The armament and turret of the T-44 also look interesting. The creators did not spare machine guns. There were a whopping 6 of them (2 in the hull, 2 coaxial, and 2 in the rear of the turret). The turret was similar to the one that would later go on the production T-34M tank. It could also be either welded, cast, or stamped. One of the biggest changes was the commander's cupola. It had a special blister that would allow the commander to fire two PPSh submachineguns simultaneously.
Sectional view of a version with the ZIS-2 57 mm gun.
As mentioned above, the tank was planned in three variants. The first would weigh 36 tons and would have the same armour and engine as the proposed project. The armament would consist of a 57 mm ZIS-4 gun with 160 rounds of ammunition. The top speed was estimated at 59 kph. The second variant had a mass of 40 tons, its front armour was thickened to 90 mm, and the turret had the same armour all around.
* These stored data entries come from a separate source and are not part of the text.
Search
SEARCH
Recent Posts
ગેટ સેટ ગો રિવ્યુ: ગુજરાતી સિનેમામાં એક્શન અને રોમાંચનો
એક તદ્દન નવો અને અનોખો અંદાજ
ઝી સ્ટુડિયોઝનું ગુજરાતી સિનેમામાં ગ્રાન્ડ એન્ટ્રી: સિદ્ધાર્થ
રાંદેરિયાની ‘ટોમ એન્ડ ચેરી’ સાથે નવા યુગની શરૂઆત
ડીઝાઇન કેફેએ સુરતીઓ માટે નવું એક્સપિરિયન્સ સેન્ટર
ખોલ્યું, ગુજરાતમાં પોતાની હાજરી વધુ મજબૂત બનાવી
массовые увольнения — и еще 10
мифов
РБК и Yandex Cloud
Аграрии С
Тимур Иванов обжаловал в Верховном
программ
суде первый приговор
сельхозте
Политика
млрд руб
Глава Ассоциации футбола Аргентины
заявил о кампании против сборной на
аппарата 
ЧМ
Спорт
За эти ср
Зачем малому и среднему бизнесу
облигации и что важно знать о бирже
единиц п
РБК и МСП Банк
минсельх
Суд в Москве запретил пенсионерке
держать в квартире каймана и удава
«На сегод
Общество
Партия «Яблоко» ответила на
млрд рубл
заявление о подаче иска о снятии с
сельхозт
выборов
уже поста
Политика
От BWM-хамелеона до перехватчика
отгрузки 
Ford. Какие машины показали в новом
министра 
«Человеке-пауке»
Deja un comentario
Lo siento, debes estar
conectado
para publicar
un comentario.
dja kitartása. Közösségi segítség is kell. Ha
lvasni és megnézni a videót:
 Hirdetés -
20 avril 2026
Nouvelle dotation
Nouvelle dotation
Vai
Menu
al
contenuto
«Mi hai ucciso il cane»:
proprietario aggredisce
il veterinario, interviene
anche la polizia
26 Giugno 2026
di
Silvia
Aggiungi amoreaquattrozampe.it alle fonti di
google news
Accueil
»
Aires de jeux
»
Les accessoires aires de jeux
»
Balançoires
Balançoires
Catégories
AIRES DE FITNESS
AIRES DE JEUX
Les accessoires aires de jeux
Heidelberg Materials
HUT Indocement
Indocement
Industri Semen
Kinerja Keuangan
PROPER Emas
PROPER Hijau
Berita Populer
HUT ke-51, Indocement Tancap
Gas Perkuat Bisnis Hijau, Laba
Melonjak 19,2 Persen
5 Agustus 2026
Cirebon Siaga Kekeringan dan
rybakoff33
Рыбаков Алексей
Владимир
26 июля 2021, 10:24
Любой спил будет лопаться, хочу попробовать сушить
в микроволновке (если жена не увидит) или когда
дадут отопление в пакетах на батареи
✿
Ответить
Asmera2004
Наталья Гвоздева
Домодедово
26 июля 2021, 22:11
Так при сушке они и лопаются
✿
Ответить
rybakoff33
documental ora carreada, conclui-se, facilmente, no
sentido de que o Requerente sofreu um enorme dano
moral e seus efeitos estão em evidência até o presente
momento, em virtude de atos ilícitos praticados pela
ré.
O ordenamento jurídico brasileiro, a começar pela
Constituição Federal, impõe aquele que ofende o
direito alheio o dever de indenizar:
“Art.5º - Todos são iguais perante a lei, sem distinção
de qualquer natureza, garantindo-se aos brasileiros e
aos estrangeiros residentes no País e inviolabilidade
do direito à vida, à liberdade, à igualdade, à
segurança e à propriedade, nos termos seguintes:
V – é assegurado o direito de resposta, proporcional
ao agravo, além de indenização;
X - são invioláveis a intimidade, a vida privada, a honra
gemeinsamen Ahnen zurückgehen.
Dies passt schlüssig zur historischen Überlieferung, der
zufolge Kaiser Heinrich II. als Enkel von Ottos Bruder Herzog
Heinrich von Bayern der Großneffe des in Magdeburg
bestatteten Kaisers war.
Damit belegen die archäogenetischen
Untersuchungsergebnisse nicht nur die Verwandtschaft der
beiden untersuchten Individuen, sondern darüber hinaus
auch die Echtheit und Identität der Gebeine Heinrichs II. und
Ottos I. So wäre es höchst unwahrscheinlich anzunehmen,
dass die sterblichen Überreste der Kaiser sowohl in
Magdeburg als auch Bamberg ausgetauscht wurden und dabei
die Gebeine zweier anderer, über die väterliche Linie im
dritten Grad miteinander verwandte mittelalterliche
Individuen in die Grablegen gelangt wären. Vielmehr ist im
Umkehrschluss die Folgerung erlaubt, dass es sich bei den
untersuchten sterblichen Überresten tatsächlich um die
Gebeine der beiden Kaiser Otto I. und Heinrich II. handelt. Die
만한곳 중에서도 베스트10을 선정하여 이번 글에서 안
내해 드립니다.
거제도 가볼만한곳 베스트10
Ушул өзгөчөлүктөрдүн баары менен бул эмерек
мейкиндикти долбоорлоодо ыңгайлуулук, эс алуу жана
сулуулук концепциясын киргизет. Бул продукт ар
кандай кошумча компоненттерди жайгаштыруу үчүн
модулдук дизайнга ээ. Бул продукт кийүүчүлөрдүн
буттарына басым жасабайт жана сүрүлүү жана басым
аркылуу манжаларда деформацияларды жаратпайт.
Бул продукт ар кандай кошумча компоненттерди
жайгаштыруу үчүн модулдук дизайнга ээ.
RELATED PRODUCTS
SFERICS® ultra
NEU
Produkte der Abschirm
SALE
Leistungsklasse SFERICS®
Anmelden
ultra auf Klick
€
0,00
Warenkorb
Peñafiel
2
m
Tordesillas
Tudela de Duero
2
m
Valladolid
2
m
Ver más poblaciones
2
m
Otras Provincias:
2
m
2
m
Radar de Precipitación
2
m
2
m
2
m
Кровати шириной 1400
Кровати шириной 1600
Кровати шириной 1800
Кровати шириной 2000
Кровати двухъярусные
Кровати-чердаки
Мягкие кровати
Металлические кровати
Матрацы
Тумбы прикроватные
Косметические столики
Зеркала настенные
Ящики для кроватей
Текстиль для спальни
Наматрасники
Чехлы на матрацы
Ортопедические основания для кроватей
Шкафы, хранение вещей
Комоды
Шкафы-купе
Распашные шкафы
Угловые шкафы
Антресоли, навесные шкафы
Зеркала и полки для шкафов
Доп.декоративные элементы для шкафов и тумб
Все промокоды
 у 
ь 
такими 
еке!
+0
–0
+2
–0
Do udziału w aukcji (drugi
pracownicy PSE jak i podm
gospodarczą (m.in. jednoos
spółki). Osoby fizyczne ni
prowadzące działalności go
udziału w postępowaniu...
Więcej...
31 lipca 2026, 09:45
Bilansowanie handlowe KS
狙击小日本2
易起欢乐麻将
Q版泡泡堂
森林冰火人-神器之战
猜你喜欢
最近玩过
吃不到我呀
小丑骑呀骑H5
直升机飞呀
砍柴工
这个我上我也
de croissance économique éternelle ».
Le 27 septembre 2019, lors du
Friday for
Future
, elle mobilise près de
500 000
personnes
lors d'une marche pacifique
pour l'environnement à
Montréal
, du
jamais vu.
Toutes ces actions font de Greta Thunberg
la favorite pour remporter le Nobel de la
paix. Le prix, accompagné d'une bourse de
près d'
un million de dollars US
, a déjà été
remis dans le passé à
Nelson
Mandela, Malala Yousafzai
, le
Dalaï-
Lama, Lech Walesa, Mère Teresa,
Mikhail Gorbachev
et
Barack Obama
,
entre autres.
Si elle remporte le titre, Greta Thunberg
The sides of the hull were 75 mm thick. This tank received a 76 mm ZIS-5 gun with the same 160 rounds. The tank received an 850 hp V-6 engine which gave it a top speed of 65 kph.
Finally, the third variant was a 50 ton tank with a reworked turret and rear hull. The third variant would receive the 107 mm ZIS-6 gun, which meant that the turret and the turret ring would have to increase in size. The thickness of the armour also increased. This tank had a 120 mm thick front hull and turret and 100 mm thick hull sides and rear. The V-6 engine gave it a top speed of 53 kph. This was an analogue of the KV-3, but more mobile, lighter, and with more ammunition (60 rounds for the ZIS-6).
The heaviest version had a larger turret and a 107 mm ZIS-6 gun.
Strangely, the review of the project settled on the first variant with an additional requirement to reduce the mass to 29-29.5 tons. This vehicle is also mentioned in NKSM order #193s given on May 10th, 1941. According to the tactical-technical characteristics presented, the NKSM returned to the initial T-44 variant. Two prototypes were due on October 15th, 1941, to be tested on November 25th. As of May 30th, only one gun was considered for the tank. Production of ammunition for the 3-K AA gun ceased, and the ZIS-5 could be left without ammunition. Instead of the ZIS-5, one of the T-44 tanks would be armed with the F-34. Considering further evolution, the only prospective gun was the ZIS-4.
Work on the T-44 tank did not progress past drafts. Production of armour was discussed at the Mariupol factory and NII-48 and proof plates of the required thickness would be produced. The start of the Great Patriotic War spelled the end of the T-44. Nevertheless, the tank had a chance to be reborn in the summer of 1942, when the creation of the KV-13 was discussed. There was even a draft GKO decree to revive the tank, but it remained just a draft.